One of my younger cousins sent me an email a couple of weeks ago, asking me to write a piece about the safety of early voting. I was a little surprised, because she is a lawyer, with a lawyer for a husband – definitely not your low information voters. But her email was really striking for another reason – in it, she said "a lot of people are waiting until the day of the election because of fear. These are very political-minded people who are still scarred by the 2004 election."
Which means that some of the most highly educated African Americans under thirty don't have a lot of confidence in our electoral system.
I didn’t really have an answer for her at the time, because I had no idea myself what really happened to the votes that are cast before November 4th. And we are in Georgia, the heart of the South, which has given even people this young many, many reasons to think some kind of trickery might go on after they push the button on a voting machine, so I can feel where these voters are coming from.
What does happen to your vote once you cast it?
Most of the literature I surveyed about states who used electronic voting machines have fairly similar procedures. Here in Georgia, according to the Secretary of State's website, these are the mechanics of their ballot security procedure:
After you cast your ballot, your votes are immediately stored in the voting unit in two separate places. One location is part of the unit itself. The second location is a memory card that is locked into the voting unit during the election. At the close of the election, the memory card is removed and used to count the votes.
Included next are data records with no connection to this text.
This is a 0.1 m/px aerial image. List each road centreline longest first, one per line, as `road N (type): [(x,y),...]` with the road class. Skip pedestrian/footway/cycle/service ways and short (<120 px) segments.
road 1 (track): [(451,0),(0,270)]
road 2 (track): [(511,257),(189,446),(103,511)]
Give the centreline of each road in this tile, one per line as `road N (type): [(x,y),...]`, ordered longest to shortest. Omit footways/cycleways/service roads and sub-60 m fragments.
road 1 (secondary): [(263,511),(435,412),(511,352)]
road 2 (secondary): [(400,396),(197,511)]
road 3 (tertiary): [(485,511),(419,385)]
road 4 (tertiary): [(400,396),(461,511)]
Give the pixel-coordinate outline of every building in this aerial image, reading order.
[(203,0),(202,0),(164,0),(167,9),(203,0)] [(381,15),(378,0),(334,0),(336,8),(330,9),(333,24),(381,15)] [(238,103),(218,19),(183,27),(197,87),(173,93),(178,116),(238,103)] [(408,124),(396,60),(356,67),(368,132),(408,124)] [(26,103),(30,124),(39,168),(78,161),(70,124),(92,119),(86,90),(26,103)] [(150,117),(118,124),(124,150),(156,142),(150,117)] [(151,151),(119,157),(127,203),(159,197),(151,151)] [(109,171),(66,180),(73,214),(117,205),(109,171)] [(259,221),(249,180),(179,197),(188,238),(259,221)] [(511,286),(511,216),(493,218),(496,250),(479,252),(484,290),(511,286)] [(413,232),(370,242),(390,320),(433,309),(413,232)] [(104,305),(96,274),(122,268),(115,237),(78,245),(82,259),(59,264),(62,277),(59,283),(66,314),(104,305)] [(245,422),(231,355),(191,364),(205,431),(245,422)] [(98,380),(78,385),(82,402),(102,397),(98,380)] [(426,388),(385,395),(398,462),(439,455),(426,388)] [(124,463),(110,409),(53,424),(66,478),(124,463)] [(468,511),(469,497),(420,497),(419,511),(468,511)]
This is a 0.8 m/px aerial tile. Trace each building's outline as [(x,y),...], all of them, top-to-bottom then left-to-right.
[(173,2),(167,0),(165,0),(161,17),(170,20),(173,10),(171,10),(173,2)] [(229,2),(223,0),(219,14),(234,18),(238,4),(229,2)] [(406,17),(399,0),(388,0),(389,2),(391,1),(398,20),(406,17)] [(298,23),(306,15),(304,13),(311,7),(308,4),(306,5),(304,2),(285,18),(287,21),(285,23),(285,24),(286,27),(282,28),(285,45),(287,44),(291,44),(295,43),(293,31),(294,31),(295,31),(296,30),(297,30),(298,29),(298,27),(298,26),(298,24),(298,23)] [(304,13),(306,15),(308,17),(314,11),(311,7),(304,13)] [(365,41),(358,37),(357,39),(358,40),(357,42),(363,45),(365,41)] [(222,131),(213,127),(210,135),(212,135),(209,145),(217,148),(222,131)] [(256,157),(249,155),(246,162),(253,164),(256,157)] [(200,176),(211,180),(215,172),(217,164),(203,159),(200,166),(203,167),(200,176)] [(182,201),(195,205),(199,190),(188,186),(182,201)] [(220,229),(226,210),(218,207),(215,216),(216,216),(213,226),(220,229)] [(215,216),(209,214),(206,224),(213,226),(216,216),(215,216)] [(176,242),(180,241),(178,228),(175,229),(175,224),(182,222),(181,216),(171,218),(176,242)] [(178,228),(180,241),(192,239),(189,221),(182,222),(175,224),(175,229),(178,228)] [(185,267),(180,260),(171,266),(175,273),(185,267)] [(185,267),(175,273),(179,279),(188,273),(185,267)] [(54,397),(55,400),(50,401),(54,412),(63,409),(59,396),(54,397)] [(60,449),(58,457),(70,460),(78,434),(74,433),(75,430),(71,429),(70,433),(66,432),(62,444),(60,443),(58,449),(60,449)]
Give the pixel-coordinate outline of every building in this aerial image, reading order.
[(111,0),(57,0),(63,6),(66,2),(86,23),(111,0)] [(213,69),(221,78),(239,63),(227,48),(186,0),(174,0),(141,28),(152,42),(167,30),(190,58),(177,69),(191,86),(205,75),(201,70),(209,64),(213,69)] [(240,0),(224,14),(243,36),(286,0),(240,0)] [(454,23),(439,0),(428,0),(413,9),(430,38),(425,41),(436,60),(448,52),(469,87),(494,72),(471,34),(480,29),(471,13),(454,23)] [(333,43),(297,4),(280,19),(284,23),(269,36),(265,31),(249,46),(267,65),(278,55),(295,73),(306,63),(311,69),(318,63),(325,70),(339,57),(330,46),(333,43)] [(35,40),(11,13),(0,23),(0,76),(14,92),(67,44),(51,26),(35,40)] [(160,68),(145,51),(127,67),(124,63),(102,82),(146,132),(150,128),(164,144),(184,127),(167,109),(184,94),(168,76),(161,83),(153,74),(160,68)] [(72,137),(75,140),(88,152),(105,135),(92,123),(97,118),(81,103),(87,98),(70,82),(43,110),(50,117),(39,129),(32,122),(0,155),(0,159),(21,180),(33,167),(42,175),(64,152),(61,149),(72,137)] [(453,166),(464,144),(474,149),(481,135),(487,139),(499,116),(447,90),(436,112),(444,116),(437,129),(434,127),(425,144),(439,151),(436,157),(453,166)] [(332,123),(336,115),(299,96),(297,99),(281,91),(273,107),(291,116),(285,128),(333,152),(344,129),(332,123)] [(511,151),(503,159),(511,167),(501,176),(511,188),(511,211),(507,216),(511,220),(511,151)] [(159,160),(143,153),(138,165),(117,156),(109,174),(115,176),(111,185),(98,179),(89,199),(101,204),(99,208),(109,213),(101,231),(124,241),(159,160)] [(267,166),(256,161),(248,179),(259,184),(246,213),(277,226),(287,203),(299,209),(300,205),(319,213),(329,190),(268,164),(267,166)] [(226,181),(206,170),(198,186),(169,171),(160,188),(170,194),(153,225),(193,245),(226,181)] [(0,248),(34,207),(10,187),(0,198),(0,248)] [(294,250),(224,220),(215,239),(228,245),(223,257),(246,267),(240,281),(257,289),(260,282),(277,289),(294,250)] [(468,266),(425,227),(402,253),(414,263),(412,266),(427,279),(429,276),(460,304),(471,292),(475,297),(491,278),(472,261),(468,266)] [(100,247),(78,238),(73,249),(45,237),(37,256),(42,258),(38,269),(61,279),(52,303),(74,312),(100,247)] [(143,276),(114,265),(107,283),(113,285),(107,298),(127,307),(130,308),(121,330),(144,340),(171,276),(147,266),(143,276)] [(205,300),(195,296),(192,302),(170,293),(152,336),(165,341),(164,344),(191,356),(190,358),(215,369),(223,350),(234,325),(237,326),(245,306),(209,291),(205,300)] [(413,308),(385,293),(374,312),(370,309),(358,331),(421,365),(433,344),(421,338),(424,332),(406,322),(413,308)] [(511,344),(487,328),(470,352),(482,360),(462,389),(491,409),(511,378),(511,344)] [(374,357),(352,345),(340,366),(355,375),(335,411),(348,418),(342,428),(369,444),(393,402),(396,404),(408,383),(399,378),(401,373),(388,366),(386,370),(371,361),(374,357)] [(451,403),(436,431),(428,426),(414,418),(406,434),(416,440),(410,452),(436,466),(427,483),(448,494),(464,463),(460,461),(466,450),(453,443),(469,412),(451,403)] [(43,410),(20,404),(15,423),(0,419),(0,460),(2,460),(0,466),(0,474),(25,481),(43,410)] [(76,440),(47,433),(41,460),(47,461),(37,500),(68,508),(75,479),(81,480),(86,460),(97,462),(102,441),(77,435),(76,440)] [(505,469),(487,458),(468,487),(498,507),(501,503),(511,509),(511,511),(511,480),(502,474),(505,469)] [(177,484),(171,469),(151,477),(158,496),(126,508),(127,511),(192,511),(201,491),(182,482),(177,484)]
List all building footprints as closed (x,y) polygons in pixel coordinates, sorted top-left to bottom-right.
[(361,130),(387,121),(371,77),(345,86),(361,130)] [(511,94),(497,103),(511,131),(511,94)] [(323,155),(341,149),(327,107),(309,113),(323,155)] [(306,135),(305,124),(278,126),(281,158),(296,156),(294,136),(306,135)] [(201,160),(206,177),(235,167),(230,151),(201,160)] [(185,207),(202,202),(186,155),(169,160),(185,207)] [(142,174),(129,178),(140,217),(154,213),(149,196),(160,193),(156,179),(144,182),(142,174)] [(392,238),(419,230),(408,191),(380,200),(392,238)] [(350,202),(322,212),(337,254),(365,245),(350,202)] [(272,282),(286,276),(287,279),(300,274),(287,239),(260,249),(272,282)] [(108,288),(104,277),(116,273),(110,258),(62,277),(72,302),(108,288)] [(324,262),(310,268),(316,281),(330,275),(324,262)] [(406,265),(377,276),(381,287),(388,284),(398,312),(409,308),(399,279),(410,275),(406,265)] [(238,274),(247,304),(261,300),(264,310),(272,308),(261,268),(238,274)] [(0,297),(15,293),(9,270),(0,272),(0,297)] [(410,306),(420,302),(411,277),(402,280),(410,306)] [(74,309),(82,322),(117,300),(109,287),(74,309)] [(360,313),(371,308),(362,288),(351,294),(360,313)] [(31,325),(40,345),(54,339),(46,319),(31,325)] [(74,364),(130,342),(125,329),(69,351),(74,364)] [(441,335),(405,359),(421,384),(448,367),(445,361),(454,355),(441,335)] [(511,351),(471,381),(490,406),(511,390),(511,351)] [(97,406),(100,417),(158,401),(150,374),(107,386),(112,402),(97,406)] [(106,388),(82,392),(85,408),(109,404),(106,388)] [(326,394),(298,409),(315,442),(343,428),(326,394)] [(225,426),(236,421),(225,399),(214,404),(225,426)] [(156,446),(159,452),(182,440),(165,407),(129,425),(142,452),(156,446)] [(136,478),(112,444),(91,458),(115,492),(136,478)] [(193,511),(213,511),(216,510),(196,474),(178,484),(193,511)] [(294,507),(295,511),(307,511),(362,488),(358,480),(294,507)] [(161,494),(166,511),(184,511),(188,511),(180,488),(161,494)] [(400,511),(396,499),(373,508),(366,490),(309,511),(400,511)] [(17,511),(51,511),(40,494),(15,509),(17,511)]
The two internal sources plus the memory card comprise a two-part audit trail, ensuring that every vote is recorded and counted the way the voter cast them.
A back-up power supply ensures that once the system has been activated for an election, the contents of the audit record will be preserved during any power interruption to the system until processing and data reporting have been completed. If there is a power failure, your vote remains intact.
Does that mean these things are totally safe? No. And as average, ordinary citizens, some things, like whether or not the ballots are secured by sheriff's deputies or private security firms, or whether or not there are paper trails to audit voting machine performance, are not things we can do anything about as individuals at this late date.
But these fears are far outweighed by the psychological momentum early voting tends to give to the party who can "turn out" the most voters the fastest. When the margin of Democratic voters who vote early outweigh the Republican early voters, the numerical totals that are reported nightly can act as a incentive for other Democrats to "join the crowd", while having the opposite effect on the Republican voters, who might be less inclined to vote at all if they feel it is a lost cause.
So we need to vote early. We need to vote and remain vigilant about this end of the process, the one we can have an impact on, by doing things like reporting malfunctioning voting machines, and triple checking our ballots before we push the "FINISH" button.
So cuz, if you're reading this, you need to encourage those friends of yours to get to the polls Thursday and Friday. You need to go yourself. Because the old folks were right - the early bird DOES get the worm, and the early votes WILL help elect Barack Obama as your next president.